Entrées d'un jeu de données
---+---
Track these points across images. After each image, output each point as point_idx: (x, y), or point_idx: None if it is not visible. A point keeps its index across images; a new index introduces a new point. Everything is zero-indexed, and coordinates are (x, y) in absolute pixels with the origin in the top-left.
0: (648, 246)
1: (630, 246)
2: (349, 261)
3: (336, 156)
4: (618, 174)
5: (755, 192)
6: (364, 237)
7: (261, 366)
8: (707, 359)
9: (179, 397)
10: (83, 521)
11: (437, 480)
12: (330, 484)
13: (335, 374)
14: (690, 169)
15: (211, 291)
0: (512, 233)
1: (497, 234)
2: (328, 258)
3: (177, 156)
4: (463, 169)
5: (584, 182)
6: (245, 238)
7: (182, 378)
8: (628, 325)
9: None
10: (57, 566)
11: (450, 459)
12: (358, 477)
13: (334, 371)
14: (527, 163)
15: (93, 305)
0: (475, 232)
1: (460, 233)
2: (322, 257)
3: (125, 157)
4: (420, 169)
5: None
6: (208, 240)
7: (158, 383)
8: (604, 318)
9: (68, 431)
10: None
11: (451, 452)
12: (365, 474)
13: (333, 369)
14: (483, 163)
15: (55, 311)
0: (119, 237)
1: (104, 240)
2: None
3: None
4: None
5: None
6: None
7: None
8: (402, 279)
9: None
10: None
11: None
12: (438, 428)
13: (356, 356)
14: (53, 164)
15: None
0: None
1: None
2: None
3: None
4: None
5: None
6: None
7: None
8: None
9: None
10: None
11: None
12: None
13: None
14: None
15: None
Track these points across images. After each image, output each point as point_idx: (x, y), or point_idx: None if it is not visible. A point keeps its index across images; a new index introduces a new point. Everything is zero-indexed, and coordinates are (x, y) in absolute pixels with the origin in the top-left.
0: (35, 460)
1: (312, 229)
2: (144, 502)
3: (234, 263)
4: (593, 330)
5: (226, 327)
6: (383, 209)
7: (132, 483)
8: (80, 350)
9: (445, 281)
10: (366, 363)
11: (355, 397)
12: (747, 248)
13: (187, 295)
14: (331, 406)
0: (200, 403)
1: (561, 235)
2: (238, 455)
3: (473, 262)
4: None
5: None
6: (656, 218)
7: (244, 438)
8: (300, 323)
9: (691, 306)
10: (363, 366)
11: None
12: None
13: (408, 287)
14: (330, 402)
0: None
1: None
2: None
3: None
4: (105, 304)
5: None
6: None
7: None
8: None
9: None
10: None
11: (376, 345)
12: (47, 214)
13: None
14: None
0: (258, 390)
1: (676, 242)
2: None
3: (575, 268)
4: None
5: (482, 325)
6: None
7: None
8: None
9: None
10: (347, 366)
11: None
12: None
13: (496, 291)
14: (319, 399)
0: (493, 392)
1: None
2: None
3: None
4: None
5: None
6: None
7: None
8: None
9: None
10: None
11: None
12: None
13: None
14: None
---+---
Remplacez « Track » par « Follow » dans le matériel, depuis son début jusqu'à la ligne contenant « 15: (211, 291) » incluse. Recopiez ces lignes sans rien modifier d'autre.

Follow these points across images. After each image, output each point as point_idx: (x, y), or point_idx: None if it is not visible. A point keeps its index across images; a new index introduces a new point. Everything is zero-indexed, and coordinates are (x, y) in absolute pixels with the origin in the top-left.
0: (648, 246)
1: (630, 246)
2: (349, 261)
3: (336, 156)
4: (618, 174)
5: (755, 192)
6: (364, 237)
7: (261, 366)
8: (707, 359)
9: (179, 397)
10: (83, 521)
11: (437, 480)
12: (330, 484)
13: (335, 374)
14: (690, 169)
15: (211, 291)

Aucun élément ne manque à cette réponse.